__PASSAGE FOR REVIEW__:
════════

During his testimony, Father denied using drugs while the case was pending. Father did
not know why he tested positive for methamphetamines during his visit with the children. Father
was not aware of any illegal drug use by Mother. Father acknowledged that he had talked to the
Department during the pendency of this case, but he claimed he was never told to go to Lifetime
Recovery for inpatient drug treatment. Father also said he was not aware of any of the items on his
service plan, except for the parenting classes. Father noted that he did complete the parenting
classes. Father claimed that the first time he ever saw the service plan was on the day of trial.
According to Father, he did all that was requested of him by the Department.

════════

[Extracted records]

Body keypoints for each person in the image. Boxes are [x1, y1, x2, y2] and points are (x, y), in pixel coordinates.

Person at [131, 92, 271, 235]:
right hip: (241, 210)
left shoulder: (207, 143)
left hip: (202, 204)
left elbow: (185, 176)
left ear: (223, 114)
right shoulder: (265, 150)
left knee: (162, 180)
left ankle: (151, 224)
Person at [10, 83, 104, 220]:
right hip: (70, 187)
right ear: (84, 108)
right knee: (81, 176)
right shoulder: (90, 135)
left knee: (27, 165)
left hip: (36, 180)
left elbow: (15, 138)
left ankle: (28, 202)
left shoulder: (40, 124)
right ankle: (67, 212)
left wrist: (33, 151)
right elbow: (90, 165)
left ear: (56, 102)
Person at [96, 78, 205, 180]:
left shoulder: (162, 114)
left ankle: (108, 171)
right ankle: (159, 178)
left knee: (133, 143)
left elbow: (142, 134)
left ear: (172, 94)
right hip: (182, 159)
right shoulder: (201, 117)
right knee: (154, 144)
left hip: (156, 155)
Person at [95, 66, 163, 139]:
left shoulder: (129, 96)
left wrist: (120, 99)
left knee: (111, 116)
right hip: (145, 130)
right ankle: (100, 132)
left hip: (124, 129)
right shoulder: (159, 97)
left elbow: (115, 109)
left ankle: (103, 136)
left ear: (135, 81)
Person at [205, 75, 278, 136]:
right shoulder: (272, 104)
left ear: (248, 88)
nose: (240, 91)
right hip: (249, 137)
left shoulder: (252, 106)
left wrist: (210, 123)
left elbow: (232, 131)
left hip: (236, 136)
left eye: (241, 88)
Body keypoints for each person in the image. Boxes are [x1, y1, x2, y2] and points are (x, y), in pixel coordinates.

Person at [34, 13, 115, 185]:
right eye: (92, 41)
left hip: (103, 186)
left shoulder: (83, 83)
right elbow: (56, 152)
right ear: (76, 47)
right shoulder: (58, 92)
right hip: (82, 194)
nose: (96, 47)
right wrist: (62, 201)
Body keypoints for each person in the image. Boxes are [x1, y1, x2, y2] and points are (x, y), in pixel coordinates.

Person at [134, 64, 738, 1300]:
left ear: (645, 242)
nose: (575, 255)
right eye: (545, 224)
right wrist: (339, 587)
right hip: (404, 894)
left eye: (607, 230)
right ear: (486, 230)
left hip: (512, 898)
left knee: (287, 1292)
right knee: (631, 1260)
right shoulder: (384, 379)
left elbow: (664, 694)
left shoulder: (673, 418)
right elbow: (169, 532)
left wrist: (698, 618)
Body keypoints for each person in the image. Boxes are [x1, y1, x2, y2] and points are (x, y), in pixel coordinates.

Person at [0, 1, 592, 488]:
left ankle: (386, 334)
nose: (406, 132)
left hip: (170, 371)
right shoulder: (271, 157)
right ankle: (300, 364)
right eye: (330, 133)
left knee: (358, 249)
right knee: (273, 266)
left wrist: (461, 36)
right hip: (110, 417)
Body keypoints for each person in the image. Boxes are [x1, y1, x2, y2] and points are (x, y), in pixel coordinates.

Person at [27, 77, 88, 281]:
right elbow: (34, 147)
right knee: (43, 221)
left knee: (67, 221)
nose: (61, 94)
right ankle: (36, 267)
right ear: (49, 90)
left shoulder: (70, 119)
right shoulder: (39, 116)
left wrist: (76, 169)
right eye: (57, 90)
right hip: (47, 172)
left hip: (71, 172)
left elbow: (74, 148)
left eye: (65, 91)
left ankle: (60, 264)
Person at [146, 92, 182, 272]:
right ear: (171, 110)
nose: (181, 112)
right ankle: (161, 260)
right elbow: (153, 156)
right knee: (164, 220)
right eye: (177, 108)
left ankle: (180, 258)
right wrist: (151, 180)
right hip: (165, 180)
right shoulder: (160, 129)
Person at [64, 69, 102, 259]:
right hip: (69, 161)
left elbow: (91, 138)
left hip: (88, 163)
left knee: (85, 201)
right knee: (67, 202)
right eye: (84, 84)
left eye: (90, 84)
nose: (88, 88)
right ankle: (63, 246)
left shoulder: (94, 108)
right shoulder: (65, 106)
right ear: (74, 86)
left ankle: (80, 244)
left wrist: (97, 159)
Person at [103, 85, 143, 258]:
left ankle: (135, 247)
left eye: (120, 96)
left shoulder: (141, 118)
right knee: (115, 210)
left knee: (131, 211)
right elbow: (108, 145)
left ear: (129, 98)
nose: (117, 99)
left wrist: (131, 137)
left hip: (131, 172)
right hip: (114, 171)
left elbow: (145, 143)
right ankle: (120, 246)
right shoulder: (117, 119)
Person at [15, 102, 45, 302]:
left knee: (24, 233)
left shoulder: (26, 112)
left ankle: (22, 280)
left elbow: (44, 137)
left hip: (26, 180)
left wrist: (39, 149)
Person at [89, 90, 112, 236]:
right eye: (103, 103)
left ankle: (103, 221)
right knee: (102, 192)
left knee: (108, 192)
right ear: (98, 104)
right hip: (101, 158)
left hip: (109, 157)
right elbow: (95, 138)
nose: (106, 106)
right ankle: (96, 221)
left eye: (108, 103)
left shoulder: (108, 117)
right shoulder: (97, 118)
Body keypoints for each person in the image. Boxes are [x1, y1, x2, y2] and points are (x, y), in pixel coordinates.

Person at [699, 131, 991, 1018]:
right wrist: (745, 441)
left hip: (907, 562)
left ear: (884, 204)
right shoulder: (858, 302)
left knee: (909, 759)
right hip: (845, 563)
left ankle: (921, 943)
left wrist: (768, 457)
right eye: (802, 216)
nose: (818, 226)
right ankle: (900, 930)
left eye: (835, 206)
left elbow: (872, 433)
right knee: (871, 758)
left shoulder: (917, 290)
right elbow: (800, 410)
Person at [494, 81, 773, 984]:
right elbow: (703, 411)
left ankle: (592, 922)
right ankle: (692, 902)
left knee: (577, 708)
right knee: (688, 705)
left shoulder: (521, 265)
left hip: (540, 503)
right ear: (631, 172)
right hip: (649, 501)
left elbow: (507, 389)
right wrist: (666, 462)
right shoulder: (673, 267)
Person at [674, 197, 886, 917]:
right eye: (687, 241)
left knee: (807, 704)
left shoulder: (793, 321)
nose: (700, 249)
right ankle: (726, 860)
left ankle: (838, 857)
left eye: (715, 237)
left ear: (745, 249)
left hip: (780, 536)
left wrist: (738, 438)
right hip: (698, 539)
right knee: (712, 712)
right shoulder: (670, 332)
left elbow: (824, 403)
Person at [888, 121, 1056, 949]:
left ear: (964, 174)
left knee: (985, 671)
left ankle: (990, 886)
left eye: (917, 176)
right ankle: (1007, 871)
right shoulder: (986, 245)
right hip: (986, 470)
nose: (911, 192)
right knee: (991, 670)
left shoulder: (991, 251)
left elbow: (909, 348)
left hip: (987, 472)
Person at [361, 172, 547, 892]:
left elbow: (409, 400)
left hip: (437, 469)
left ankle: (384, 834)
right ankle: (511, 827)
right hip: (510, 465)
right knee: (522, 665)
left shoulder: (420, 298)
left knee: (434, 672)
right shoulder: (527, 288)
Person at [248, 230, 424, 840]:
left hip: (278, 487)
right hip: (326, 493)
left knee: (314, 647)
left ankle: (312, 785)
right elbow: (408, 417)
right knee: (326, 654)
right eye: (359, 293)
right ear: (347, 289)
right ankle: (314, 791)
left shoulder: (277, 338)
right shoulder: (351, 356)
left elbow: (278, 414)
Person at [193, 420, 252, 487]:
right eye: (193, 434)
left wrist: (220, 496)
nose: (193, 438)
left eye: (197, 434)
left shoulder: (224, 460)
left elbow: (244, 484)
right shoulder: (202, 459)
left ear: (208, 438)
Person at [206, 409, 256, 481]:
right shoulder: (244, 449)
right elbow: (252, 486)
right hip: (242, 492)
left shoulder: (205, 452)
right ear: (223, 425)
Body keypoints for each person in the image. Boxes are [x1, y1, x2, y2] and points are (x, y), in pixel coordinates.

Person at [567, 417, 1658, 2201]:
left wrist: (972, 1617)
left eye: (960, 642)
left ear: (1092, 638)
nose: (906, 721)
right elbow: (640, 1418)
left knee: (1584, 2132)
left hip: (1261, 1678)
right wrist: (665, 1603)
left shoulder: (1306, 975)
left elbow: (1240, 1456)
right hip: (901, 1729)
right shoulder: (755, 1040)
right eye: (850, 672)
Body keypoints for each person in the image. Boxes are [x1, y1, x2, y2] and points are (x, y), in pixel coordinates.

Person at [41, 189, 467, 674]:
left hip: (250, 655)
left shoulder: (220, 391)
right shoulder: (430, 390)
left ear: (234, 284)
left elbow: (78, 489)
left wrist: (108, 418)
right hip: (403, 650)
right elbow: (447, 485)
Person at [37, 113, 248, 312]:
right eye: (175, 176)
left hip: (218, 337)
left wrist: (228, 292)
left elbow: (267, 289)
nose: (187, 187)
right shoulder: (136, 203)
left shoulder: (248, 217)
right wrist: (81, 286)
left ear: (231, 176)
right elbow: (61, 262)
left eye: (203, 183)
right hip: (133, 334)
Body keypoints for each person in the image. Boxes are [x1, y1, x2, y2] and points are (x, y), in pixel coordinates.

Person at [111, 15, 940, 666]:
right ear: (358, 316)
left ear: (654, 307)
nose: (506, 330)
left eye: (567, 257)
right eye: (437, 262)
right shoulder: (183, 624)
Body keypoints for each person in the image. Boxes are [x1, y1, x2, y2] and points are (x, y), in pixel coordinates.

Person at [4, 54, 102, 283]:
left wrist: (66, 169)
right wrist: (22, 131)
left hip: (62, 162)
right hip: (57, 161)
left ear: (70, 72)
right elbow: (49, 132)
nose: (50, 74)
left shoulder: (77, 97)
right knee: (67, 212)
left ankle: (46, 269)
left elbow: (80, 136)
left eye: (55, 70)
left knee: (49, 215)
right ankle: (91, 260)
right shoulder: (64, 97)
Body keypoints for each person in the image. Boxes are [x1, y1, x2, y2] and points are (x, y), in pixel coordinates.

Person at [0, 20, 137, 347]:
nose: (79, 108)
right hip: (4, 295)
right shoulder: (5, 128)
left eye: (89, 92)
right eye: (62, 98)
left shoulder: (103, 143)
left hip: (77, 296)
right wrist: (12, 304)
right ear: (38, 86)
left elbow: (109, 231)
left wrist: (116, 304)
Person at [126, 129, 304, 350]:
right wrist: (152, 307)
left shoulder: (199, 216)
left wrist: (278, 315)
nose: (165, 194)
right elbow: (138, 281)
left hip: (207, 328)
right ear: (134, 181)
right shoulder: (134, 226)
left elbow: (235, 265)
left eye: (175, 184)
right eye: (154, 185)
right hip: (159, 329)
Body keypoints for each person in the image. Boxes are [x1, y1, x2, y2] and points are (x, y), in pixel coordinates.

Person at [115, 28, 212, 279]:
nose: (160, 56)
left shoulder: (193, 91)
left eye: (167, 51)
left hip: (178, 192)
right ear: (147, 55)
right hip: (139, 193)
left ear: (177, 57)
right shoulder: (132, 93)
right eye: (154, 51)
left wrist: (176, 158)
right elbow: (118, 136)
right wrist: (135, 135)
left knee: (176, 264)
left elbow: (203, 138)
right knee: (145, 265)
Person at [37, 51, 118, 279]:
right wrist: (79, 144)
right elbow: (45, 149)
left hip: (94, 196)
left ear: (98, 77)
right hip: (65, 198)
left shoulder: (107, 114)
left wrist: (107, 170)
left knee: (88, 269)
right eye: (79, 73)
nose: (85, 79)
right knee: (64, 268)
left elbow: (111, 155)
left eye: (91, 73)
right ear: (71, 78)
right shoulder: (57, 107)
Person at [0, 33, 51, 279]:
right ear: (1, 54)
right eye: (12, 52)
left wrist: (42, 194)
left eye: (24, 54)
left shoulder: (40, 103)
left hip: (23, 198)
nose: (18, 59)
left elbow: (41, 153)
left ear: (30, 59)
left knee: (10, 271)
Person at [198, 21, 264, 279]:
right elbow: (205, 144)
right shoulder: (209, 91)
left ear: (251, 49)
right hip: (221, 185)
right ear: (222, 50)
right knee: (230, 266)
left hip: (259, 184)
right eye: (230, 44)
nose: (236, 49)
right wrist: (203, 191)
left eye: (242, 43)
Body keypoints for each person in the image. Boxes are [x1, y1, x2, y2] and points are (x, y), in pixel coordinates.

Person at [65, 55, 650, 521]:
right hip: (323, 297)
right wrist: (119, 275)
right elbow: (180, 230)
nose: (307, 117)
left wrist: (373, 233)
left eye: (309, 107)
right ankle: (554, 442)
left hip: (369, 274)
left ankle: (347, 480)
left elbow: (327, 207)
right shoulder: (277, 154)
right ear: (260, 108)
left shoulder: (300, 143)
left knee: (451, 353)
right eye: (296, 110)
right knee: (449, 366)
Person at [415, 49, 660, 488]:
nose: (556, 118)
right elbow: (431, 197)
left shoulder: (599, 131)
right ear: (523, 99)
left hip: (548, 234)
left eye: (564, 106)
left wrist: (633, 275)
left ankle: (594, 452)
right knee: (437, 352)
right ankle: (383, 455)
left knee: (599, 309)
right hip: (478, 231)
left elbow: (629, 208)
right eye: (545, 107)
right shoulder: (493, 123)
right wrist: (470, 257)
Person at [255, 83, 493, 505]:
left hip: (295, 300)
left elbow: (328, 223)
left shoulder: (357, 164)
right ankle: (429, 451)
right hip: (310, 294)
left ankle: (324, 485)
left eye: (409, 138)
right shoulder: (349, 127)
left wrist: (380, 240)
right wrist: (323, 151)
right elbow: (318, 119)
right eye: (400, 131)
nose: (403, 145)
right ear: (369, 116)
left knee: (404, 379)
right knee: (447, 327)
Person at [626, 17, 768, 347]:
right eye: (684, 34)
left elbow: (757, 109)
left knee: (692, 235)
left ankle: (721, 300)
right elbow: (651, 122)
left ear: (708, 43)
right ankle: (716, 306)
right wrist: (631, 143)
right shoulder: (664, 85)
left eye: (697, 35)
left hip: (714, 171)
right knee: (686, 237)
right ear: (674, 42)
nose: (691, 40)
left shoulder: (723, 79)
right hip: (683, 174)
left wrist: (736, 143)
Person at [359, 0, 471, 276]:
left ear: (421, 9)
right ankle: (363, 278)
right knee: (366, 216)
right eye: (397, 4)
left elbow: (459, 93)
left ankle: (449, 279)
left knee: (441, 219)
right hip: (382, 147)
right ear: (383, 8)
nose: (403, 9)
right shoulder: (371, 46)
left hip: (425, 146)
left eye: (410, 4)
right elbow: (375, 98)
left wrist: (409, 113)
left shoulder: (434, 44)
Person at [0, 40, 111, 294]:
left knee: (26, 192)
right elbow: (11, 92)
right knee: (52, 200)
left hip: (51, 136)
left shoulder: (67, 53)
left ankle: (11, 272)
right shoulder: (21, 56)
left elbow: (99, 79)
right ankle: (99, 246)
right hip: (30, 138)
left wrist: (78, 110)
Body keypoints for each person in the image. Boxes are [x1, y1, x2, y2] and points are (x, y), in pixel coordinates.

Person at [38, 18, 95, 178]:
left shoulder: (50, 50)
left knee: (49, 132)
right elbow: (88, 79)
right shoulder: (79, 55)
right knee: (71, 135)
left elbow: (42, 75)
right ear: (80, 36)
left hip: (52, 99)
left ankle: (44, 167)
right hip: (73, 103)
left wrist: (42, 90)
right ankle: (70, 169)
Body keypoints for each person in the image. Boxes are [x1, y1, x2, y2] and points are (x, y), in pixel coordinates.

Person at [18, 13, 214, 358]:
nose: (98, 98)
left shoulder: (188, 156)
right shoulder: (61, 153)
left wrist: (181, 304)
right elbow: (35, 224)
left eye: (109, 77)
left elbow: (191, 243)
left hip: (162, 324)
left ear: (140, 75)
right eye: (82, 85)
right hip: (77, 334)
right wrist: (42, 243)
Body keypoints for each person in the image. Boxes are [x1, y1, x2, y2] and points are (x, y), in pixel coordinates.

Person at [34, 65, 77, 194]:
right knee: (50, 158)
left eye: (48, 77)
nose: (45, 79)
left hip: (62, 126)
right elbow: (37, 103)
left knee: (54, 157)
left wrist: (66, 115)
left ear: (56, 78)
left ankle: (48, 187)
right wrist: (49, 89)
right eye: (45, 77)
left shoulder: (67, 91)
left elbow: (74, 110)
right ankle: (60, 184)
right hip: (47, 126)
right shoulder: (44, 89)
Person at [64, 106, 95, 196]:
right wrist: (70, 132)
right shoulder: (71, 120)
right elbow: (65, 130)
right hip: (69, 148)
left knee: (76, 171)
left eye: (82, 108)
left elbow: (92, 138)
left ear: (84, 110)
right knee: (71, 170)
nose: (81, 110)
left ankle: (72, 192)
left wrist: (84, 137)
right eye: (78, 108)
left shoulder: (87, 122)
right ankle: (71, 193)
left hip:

════════

__COMPLETE THE FOLLOWING__:
(1) Answer these questions using the passage on Father's testimony:
(a) What did Father test positive for during his visit with the children?
(b) Where did Father claim he was never told to go for inpatient drug treatment?
(c) When did Father say he first saw the service plan?
(2) Please copy the passage on Father's testimony word for word, starting at "During his testimony, Father" and ending at "day of trial.".
These entries were drawn from a separate source.

__SOLVED PROBLEMS__:
(1)
(a) Methamphetamines.
(b) Lifetime Recovery.
(c) On the day of trial.

(2)
During his testimony, Father denied using drugs while the case was pending. Father did
not know why he tested positive for methamphetamines during his visit with the children. Father
was not aware of any illegal drug use by Mother. Father acknowledged that he had talked to the
Department during the pendency of this case, but he claimed he was never told to go to Lifetime
Recovery for inpatient drug treatment. Father also said he was not aware of any of the items on his
service plan, except for the parenting classes. Father noted that he did complete the parenting
classes. Father claimed that the first time he ever saw the service plan was on the day of trial.